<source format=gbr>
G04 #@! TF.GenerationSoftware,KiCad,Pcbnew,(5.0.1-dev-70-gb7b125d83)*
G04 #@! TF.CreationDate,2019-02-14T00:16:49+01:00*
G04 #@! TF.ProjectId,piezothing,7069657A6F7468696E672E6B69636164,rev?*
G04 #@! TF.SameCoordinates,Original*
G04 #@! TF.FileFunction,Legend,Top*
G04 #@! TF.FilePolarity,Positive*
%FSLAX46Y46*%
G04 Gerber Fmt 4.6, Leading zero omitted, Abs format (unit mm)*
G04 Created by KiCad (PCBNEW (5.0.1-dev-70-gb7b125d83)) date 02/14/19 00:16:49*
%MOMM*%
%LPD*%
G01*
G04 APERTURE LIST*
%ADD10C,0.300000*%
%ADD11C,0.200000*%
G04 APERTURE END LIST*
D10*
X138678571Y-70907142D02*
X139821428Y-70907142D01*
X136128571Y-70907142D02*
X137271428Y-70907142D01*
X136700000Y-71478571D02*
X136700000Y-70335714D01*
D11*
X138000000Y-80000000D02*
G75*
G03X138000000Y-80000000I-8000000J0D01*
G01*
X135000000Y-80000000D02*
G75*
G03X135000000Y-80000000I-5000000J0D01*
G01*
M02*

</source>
==
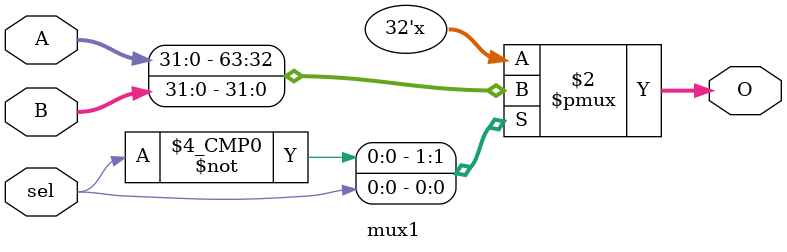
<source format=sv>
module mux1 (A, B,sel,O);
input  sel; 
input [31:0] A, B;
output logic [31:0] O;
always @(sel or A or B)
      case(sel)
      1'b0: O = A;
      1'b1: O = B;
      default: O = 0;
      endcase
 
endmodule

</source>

■ PROBLEM STATEMENT: The string "source" may occur on several lines of the listing; state how many such lines there are, giving the number only.

■ OUTPUT OF THE EXERCISE: 4